OXFORD, Miss. – When University of Mississippi students Andrew Smelser and Wesley Youngblood traveled to Haiti for the first time, they encountered what could only be described as an “eye-opening experience.”
“I really was able to understand what a third-world hospital was like,” said Smelser, a native of Owens Cross Roads, Ala., who is entering his first professional year of pharmacy school. “It was shocking. No air conditioning, very limited care, only one small cabinet of medications – it was unlike anything I’d ever seen.”
Smelser and Youngblood, a Columbus native and rising senior pre-med biology major, traveled to Haiti on a medical mission sponsored by the Christian Relief Fund in May. It was Smelser’s second trip to the Caribbean country in two years.
“I learned a lot from the medical aspect of the trip,” Youngblood said. “We had a physician with us, and we were working in the local schools and small villages. Interacting with the local children left the biggest impact on me.”
Most of their time was spent at the hospital in Cap-Haitien, the country’s second-largest city. Smelser and Youngblood assisted hospital staff by checking vital signs, looking for symptoms of worms in pediatric patients, assisting with work-related injuries and even handing out food to the hungry.
“It’s like comparing apples to oranges when you consider the health care that you receive in the U.S. versus Haiti,” Smelser said. “There really is no comparison. The treatment is incredibly different.”
Youngblood was particularly surprised that Haitian hospitals do not provide food for their patients.
“The family has to bring food to their loved ones in the hospital,” Youngblood said. “We brought peanut butter sandwiches, boiled eggs, bananas and juice to pass out. We ran out by the time we got to the emergency room.”
In addition to working at the hospital, the mission group volunteered at what locals referred to as the “old folks home.” Many elderly residents there were unattended, and the group provided them with a different form of care.
“We provided more of a hand of comfort, which is different from how we think of health care in the U.S.,” Smelser said. “Some of the residents had limited mobility, and we massaged their arms and legs. We even sang some songs with them that they recognized.”
Pharmacy and pre-med students often work together in interdisciplinary environments during their professional training. Smelser and Youngblood took advantage of a similar opportunity on their trip. While traveling to the village of Benjamin, they came across a girl who had seemingly fainted from dehydration.
“We had to work together to determine how we could help her,” Smelser said. “It turned out that she was epileptic. We checked her vital signs, sat her up and gave her water. It was shocking, but we were thankful that we could provide some help.”
“It makes you realize how much one branch depends upon the other and how collaboration can be so beneficial in the health care field,” Youngblood said.
Chelsea Bennett, the pharmacy school’s assistant dean for student services, applauds Smelser’s efforts in Haiti.
“Andrew is a wonderful example of the dedication that pharmacy students exhibit when it comes to service,” Bennett said. “Our students are continually volunteering their time to give back, not only within the state of Mississippi but also nationally and globally.
“It’s also great to see that our students are getting early experience working with other disciplines. Interdisciplinary education is so critical in the field of health care, and UM students are being proactive in working together outside of the classroom.”

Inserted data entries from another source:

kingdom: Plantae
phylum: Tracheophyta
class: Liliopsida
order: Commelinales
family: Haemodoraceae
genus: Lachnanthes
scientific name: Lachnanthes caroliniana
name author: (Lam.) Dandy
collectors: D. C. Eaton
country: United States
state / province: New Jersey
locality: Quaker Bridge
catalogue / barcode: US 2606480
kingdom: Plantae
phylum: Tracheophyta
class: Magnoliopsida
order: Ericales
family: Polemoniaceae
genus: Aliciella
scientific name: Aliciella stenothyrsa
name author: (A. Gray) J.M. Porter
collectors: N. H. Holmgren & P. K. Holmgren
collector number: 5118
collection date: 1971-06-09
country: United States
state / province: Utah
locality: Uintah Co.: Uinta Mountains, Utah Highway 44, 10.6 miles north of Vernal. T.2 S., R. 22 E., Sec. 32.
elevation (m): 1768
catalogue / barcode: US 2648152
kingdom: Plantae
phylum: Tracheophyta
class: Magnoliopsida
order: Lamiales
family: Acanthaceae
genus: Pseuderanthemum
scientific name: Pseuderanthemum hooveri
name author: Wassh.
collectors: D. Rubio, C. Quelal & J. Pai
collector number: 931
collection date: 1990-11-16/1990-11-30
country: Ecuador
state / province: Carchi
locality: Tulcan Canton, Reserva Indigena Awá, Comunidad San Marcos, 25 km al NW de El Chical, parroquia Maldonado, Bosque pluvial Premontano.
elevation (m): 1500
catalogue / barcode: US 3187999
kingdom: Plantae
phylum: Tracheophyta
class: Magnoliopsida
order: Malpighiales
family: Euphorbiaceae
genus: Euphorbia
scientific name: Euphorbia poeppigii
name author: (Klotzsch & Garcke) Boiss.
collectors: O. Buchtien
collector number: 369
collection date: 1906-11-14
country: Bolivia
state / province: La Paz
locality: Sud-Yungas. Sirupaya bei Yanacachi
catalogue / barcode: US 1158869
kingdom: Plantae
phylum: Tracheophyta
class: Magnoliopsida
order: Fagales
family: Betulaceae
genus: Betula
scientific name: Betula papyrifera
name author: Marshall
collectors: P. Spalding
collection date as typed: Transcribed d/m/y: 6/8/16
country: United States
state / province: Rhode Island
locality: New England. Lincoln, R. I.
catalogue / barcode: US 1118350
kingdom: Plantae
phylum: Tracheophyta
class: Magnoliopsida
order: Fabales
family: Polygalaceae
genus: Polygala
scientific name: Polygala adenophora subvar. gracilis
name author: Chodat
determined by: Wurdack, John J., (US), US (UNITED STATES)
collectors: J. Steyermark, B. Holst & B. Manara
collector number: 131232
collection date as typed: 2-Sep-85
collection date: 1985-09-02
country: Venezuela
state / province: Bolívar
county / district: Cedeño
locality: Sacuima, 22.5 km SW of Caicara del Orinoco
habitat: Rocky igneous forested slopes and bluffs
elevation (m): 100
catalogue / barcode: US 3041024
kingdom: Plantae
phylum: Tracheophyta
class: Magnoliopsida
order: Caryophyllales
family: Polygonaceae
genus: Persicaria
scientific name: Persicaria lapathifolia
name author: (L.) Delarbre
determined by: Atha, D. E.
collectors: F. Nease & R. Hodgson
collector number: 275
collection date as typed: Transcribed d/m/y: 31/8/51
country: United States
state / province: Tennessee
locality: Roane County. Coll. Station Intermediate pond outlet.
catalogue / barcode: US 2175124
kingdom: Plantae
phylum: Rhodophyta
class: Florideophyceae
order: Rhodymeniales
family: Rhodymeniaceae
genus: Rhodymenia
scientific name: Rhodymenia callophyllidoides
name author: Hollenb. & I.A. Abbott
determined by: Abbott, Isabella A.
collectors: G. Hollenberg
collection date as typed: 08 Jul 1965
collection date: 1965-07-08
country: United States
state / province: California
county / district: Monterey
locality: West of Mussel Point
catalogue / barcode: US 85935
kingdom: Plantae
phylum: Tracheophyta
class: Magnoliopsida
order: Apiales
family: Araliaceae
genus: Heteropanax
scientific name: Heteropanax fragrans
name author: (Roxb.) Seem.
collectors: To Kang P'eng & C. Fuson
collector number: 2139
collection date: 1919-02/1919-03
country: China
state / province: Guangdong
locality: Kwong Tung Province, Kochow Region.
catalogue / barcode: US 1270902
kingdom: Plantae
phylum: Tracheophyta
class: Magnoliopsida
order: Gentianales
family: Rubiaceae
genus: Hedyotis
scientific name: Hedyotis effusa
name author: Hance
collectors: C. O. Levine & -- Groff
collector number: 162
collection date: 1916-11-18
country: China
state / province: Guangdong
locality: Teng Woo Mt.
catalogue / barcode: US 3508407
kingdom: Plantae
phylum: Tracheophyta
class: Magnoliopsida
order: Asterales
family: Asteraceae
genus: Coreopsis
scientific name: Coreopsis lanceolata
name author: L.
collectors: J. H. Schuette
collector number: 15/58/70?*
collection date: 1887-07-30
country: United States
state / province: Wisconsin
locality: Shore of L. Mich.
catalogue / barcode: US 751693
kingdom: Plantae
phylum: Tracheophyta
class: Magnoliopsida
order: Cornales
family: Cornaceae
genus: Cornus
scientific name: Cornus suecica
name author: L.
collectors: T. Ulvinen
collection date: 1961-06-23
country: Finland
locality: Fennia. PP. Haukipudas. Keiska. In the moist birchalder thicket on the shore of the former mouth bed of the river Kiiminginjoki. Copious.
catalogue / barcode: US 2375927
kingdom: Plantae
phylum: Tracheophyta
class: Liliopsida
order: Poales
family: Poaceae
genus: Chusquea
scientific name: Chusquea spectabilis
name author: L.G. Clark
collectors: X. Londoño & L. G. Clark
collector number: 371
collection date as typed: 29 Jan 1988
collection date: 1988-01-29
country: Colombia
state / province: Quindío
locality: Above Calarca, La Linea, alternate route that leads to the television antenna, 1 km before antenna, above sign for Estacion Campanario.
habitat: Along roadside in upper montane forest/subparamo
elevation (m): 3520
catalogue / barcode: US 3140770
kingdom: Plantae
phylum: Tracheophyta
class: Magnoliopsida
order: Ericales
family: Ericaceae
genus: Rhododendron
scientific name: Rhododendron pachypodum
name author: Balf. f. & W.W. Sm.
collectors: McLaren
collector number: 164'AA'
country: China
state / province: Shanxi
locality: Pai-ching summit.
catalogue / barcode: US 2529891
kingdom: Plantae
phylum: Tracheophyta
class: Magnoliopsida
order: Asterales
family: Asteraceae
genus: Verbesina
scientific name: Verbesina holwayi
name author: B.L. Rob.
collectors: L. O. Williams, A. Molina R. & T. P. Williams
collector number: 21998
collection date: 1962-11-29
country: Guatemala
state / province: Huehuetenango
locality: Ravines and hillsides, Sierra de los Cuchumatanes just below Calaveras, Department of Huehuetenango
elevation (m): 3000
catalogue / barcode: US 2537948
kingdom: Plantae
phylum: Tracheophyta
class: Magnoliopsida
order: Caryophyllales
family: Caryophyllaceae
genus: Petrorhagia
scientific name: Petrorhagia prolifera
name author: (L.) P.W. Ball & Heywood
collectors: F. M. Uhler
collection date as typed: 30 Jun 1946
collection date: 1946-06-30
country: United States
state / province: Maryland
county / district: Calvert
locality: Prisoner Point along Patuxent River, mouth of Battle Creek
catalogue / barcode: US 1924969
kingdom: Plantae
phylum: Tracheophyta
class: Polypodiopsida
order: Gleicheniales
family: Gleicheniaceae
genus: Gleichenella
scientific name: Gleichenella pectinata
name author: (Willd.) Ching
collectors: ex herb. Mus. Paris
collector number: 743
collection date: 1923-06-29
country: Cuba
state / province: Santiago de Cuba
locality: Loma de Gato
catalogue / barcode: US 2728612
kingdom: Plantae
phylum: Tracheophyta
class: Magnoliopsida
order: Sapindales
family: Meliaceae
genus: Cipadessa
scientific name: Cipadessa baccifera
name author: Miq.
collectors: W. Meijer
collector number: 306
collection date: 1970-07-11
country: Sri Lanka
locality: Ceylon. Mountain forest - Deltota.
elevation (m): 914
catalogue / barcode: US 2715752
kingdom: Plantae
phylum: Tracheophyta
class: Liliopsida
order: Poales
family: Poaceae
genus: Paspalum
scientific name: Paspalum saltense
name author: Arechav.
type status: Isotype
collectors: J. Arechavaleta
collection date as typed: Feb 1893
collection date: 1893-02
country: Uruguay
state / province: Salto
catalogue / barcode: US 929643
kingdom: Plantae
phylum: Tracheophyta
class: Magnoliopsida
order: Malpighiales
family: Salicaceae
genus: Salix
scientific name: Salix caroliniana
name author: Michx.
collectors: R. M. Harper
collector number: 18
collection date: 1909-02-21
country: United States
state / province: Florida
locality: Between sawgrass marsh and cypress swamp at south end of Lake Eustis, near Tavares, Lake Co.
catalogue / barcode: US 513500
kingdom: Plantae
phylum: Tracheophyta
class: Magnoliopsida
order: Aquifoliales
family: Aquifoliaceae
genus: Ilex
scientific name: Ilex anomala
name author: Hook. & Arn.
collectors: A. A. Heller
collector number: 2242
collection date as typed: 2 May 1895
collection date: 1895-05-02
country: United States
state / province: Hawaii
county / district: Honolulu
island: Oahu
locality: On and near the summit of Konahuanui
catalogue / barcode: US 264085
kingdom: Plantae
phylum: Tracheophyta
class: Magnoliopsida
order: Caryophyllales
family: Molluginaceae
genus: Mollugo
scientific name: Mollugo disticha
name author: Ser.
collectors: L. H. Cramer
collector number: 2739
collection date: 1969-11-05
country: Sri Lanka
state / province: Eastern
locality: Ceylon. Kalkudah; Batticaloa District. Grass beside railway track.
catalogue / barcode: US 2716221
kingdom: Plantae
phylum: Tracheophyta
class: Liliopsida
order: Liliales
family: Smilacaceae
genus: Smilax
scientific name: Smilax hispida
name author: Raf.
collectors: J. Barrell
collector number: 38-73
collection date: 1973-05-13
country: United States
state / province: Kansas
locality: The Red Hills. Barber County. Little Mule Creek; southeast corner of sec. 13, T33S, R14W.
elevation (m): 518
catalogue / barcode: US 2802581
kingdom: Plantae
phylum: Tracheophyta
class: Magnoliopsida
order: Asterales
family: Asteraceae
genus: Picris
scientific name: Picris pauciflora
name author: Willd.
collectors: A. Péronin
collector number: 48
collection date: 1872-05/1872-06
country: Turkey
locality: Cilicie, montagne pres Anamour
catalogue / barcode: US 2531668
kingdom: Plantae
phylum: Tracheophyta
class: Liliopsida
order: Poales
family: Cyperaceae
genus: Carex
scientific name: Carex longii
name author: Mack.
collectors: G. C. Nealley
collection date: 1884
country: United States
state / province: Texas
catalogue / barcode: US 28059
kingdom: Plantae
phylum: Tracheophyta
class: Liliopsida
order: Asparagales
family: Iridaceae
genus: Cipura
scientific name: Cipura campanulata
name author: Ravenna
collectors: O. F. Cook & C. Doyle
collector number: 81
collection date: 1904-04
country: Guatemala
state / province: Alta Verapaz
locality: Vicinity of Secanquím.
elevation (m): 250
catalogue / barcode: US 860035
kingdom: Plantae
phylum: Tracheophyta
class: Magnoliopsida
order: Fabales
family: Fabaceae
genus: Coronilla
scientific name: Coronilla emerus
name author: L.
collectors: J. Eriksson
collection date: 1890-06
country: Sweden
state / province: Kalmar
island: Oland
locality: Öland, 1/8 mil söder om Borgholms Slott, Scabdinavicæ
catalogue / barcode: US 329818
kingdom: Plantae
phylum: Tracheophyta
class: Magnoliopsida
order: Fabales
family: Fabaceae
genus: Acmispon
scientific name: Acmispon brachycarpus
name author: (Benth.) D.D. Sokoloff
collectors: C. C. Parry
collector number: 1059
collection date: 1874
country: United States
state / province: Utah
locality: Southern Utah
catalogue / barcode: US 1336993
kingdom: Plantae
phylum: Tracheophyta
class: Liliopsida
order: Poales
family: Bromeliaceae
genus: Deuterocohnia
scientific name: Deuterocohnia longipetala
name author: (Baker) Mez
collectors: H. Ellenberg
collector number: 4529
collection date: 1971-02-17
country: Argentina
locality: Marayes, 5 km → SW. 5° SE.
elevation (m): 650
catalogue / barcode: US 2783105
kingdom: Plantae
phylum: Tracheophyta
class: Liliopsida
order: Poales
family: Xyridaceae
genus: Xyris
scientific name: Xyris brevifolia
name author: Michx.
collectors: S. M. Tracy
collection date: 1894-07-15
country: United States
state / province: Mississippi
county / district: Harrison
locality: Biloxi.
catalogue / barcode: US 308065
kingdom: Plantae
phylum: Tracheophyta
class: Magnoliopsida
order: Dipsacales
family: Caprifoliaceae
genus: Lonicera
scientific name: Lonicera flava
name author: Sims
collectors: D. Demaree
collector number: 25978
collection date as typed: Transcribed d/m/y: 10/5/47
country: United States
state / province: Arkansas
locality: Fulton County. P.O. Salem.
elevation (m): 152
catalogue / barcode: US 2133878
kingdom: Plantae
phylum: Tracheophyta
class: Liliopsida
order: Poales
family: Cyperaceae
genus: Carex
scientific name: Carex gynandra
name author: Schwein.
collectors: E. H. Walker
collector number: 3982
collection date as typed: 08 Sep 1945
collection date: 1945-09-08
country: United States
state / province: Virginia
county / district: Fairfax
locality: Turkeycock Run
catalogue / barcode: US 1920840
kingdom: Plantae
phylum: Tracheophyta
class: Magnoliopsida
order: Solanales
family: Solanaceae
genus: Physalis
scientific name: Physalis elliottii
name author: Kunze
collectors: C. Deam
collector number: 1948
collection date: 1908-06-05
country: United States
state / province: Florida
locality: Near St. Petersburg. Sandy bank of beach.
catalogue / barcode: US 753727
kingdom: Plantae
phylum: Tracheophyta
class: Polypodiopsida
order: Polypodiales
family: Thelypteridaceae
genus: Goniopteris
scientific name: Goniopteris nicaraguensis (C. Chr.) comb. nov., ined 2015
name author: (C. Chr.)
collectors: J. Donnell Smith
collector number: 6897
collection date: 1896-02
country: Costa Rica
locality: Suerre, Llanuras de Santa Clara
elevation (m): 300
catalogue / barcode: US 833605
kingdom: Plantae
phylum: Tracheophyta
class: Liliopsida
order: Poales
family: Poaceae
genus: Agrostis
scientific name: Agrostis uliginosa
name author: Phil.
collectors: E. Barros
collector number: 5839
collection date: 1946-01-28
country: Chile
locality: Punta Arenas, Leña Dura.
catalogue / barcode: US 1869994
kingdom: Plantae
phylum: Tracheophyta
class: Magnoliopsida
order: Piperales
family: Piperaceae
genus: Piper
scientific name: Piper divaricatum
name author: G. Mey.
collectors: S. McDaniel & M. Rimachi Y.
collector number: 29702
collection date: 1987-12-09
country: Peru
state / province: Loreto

Smelser and Youngblood, who both want to take additional trips to Haiti, decided to take their service a step further. They were introduced to 3-year-old Stephanie Pierre on their trip, and in that moment, they decided to sponsor a child from Cap-Hatien.
“We didn’t go down there with the mindset that we were going to sponsor a child,” Smelser said. “We realized how incredibly blessed we are to be living in the U.S. with all of the resources we have. After we had witnessed day-to-day life in Haiti, we figured this was the least we could do.”
The sponsorship will provide Pierre with necessities such as schooling, food and basic medical care.
“It’s a shot at life, the shot that everyone deserves,” Youngblood said.